From mboxrd@z Thu Jan  1 00:00:00 1970
Return-Path: <linux-kernel-owner@vger.kernel.org>
Received: (majordomo@vger.kernel.org) by vger.kernel.org via listexpand
	id S1757626Ab0EERr6 (ORCPT <rfc822;w@1wt.eu>);
	Wed, 5 May 2010 13:47:58 -0400
Received: from e3.ny.us.ibm.com ([32.97.182.143]:39375 "EHLO e3.ny.us.ibm.com"
	rhost-flags-OK-OK-OK-OK) by vger.kernel.org with ESMTP
	id S1756863Ab0EERra (ORCPT <rfc822;linux-kernel@vger.kernel.org>);
	Wed, 5 May 2010 13:47:30 -0400
Date: Wed, 5 May 2010 10:47:25 -0700
From: "Paul E. McKenney" <paulmck@linux.vnet.ibm.com>
To: Tejun Heo <tj@kernel.org>
Cc: mingo@elte.hu, peterz@infradead.org, linux-kernel@vger.kernel.org,
       Dipankar Sarma <dipankar@in.ibm.com>,
       Josh Triplett <josh@freedesktop.org>, Oleg Nesterov <oleg@redhat.com>,
       Dimitri Sivanich <sivanich@sgi.com>
Subject: Re: [PATCH 3/4] scheduler: replace migration_thread with cpu_stop
Message-ID: <20100505174725.GA6783@linux.vnet.ibm.com>
Reply-To: paulmck@linux.vnet.ibm.com
References: <1272980864-27235-1-git-send-email-tj@kernel.org>
 <1272980864-27235-4-git-send-email-tj@kernel.org>
 <20100505013351.GN2639@linux.vnet.ibm.com>
 <4BE11E29.6040106@kernel.org>
MIME-Version: 1.0
Content-Type: text/plain; charset=us-ascii
Content-Disposition: inline
In-Reply-To: <4BE11E29.6040106@kernel.org>
User-Agent: Mutt/1.5.20 (2009-06-14)
Sender: linux-kernel-owner@vger.kernel.org
List-ID: <linux-kernel.vger.kernel.org>
X-Mailing-List: linux-kernel@vger.kernel.org

On Wed, May 05, 2010 at 09:28:41AM +0200, Tejun Heo wrote:
> Hello,
> 
> On 05/05/2010 03:33 AM, Paul E. McKenney wrote:
> > o	Therefore, when CPU 0 queues the work for CPU 1, CPU 1
> > 	loops right around and processes it.  There will be no
> > 	context switch on CPU 1.
> 
> Yes, that can happen.
> 
> > 	At first glance, this looks safe because:
> > 
> > 	1.	Although there is no context switch, there (presumably)
> > 		can be no RCU read-side critical sections on CPU 1 that
> > 		span this sequence of events.  (As far as I can see,
> > 		any such RCU read-side critical section would be due
> > 		to abuse of rcu_read_lock() and friends.)
> 
> AFAICS, this must hold; otherwise, synchronize_sched_expedited()
> wouldn't have worked in the first place.  On entry to any cpu_stop
> function, there can be no RCU read-side critical section in progress.

Makes sense to me!

The actual requirement is that, on each CPU, there must have been a
context switch between the end of the last RCU read-side critical
section and the end of a successful return from try_stop_cpus().

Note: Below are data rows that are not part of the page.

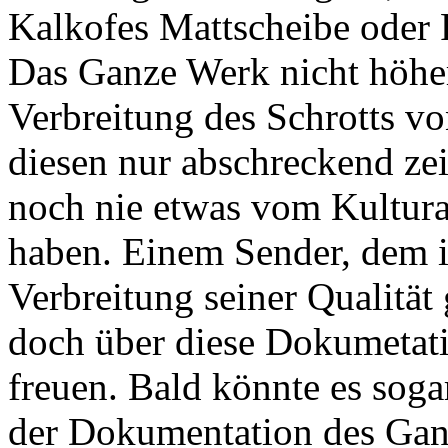
Kalkofes Mattscheibe oder R
Das Ganze Werk nicht höhe
Verbreitung des Schrotts v
diesen nur abschreckend ze
noch nie etwas vom Kultura
haben. Einem Sender, dem i
Verbreitung seiner Qualität 
doch über diese Dokumetatio
freuen. Bald könnte es soga
der Dokumentation des Ga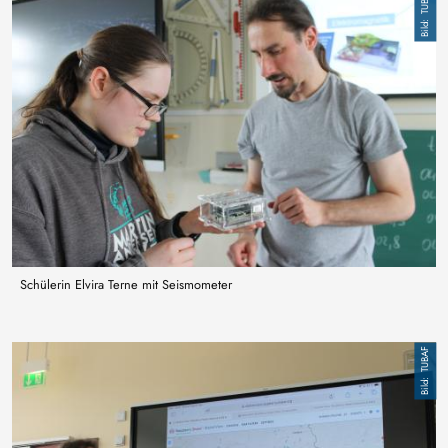
TUBAF
Schülerin Elvira Terne mit Seismometer
Bild
TUBAF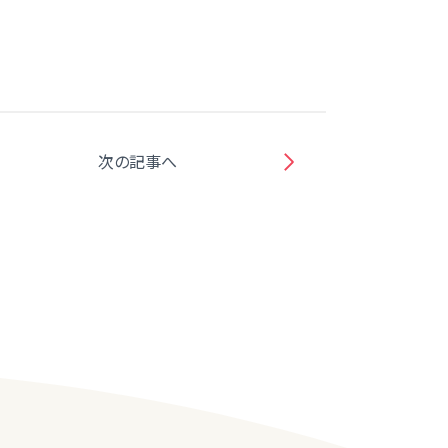
次の記事へ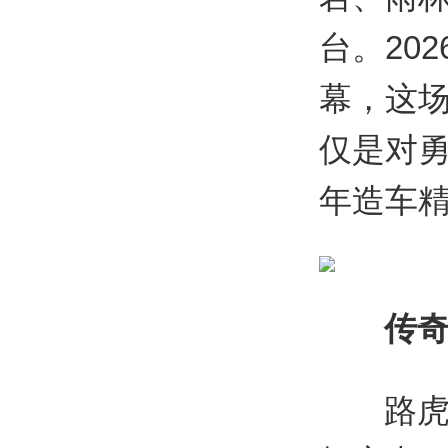
台。202
幕，这场
仅是对
年造车
传
路虎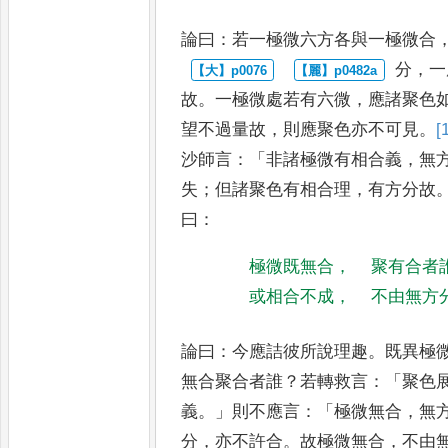
論曰
：
若一極微六方各與一極微合
分
，
一
故
。
一極微處若有六微
，
應諸聚色
望不過量故
，
則
應聚色亦不可見
。
[
沙師言
：
「
非諸極微有相合義
，
無
失
；
但
諸聚色有相合理
，
有方分故
曰
：
極微既無合
，
聚有合者
或相合不成
，
不由無方
論曰
：
今應詰彼所說理趣
。
既異極
無合聚合者誰
？
若轉救言
：「
聚色
義
。」
則不應言
：「
極微無合
，
無
分
，
亦不許合
。
故極微無合
，
不由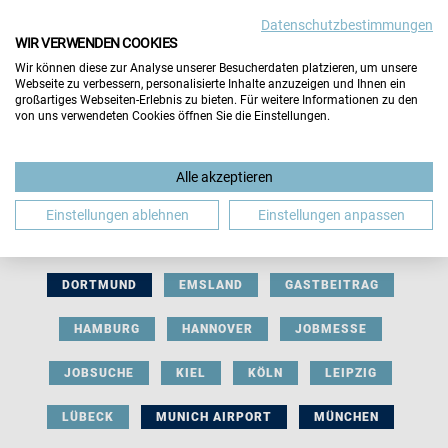
Datenschutzbestimmungen
WIR VERWENDEN COOKIES
Wir können diese zur Analyse unserer Besucherdaten platzieren, um unsere
Webseite zu verbessern, personalisierte Inhalte anzuzeigen und Ihnen ein
großartiges Webseiten-Erlebnis zu bieten. Für weitere Informationen zu den
von uns verwendeten Cookies öffnen Sie die Einstellungen.
AUSSTELLERBEITRAG
BERLIN
Alle akzeptieren
BERUFLICHE ORIENTIERUNG
BEWERBUNG
Einstellungen ablehnen
Einstellungen anpassen
BIELEFELD
BRAUNSCHWEIG
BREMEN
DORTMUND
EMSLAND
GASTBEITRAG
HAMBURG
HANNOVER
JOBMESSE
JOBSUCHE
KIEL
KÖLN
LEIPZIG
LÜBECK
MUNICH AIRPORT
MÜNCHEN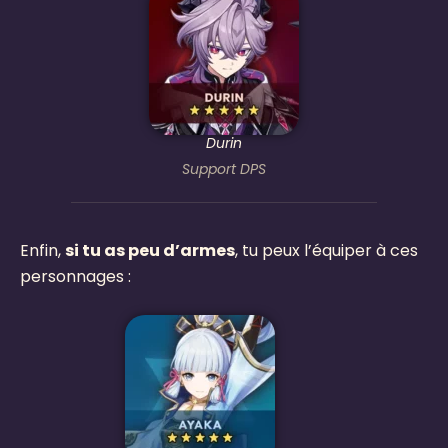
Durin
Support DPS
Enfin,
si tu as peu d’armes
, tu peux l’équiper à ces
personnages :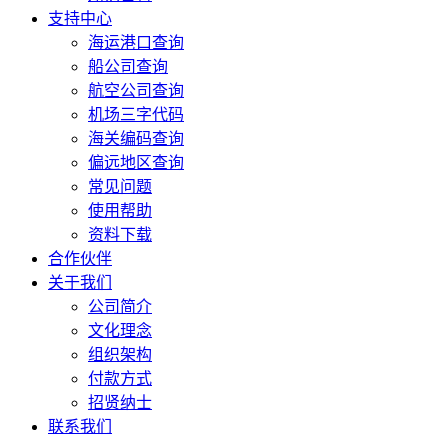
支持中心
海运港口查询
船公司查询
航空公司查询
机场三字代码
海关编码查询
偏远地区查询
常见问题
使用帮助
资料下载
合作伙伴
关于我们
公司简介
文化理念
组织架构
付款方式
招贤纳士
联系我们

For CONFIG_TREE_PREEMPT_RCU, the guarantee required is a bit different:
on each CPU, either that CPU must not have been in an RCU read-side
critical section, or, if it was, there must have been a context switch
between the time that CPU entered its RCU read-side critical section
and the memory barrier executed within a successful try_stop_cpus().

As near as I can tell, the current implementation does meet these
requirements (but I do like your suggested change below).

> > 	2.	CPU 1 will acquire and release stopper->lock, and
> > 		further more will do an atomic_dec_and_test() in
> > 		cpu_stop_signal_done().  The former is a weak
> > 		guarantee, but the latter guarantees a memory
> > 		barrier, so that any subsequent code on CPU 1 will
> > 		be guaranteed to see changes on CPU 0 prior to the
> > 		call to synchronize_sched_expedited().
> > 
> > 		The guarantee required is that there will be a
> > 		full memory barrier on each affected CPU between
> > 		the time that try_stop_cpus() is called and the
> > 		time that it returns.
> 
> Ah, right.  I think it would be dangerous to depend on the implicit
> barriers there.  It might work today but it can easily break with
> later implementation detail changes which seem completely unrelated.
> Adding smp_mb() in the cpu_stop function should suffice, right?  It's
> not like the cost of smp_mb() there would mean anything anyway.

If I understand the code correctly, this would be very good!

							Thanx, Paul